Edmund M. Clarke, Carnegie Mellon University's Fore Systems Professor of Computer Science, has been elected to the National Academy of Engineering (NAE).

Membership in the NAE honors people who have made important contributions to engineering theory and practice and who have demonstrated unusual accomplishments in pioneering new and developing fields of technology. It is one of the highest professional distinctions an engineer can achieve.

Established in 1964, the NAE shares responsibility with the National Academy of Sciences to advise the federal government on questions of policy in science and technology.

Clarke was elected to the academy for his contributions to the formal verification of hardware and software correctness. He developed technology that reduces the number of errors in digital circuit designs, a problem that has become more significant than manufacturing difficulties in bringing new computer products to market.

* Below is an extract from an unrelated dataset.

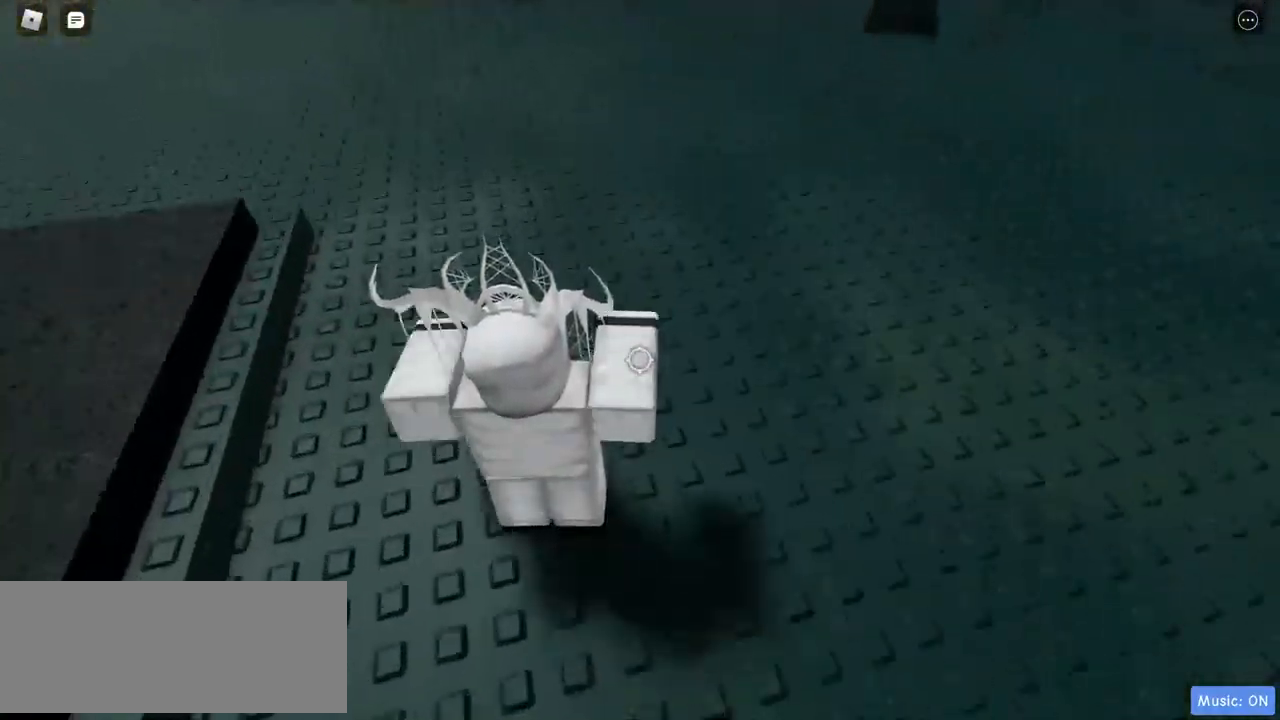
{"keys": ["w"], "mouse": [], "events": [[283, "a", "up"]]}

His technique, called model checking, which he developed with several students, is superior to simulation, the only other technique available to detect flaws in computer circuits. Model checking searches all possible states of a circuit to determine if its behavior satisfies a specification in a specialized notation called temporal logic, a language for making statements about the behavior of a system over time. Coupling temporal logic formulas and a specialized data structure called a binary decision diagram, Clarke and his colleagues have been able to search and find errors in circuits with as many as 10100 states.

Since Clarke began developing model checking in 1981, companies including AT&T Bell Labs, Intel Corp., Hewlett Packard Co., Bull S.A., Siemens A.G., Fujitsu Ltd., Motorola Inc., IBM Corp., and groups at universities around the world have been investigating and using model checking to improve verification of circuit designs.

Clarke holds a bachelor's degree in mathematics from the University of Virginia. He received both his master's and doctor's degrees in computer science from Cornell University.

Before joining the Carnegie Mellon faculty in 1982, Clarke taught in Duke University's Department of Computer Science and Harvard University's Division of Application Sciences.

In 1999, Clarke was a co-winner, along with Carnegie Mellon School of Computer Science Dean Randy Bryant, Allen Emerson, and Kenneth McMillan, of the Association for Computing Machinery's Kanellakis Award for the development of Symbolic Model Checking. For this work he also received a Technical Excellence Award from the Semiconductor Research Corporation in 1995 and an Allen Newell Award for Excellence in Research from the Carnegie Mellon Computer Science Department in 1999.

Clarke has served on the editorial boards of "Distributed Computing" and "Logic and Computation" and is currently on the editorial board of IEEE Transactions in Software Engineering. He is a former editor-in-chief of "Formal Methods in Systems Design." He is on the steering committees of two international conferences, Logic in Computer Science and Computer-Aided Verification.

Clarke is a fellow of the Association for Computing Machinery, the IEEE Computer Society, Sigma Xi, and Phi Beta Kappa. In 2004, he received IEEE's Harry H. Goode Memorial Award, which recognizes outstanding achievements in the information processing field.

Clarke joins a distinguished list of Carnegie Mellon faculty who are members of the NAE. Others include Hubert I. Aarenson, David H. Archer, Alfred Blumstein, Randal Bryant, Robert F. Davis, Richard J. Fruehan, Ignacio Grossman, Angel G. Jordan, Takeo Kanade, Harold W. Paxton, Raj Reddy, Daniel P. Siewiorek, Herbert L. Toor, Arthur W.Westerberg and Robert M. White.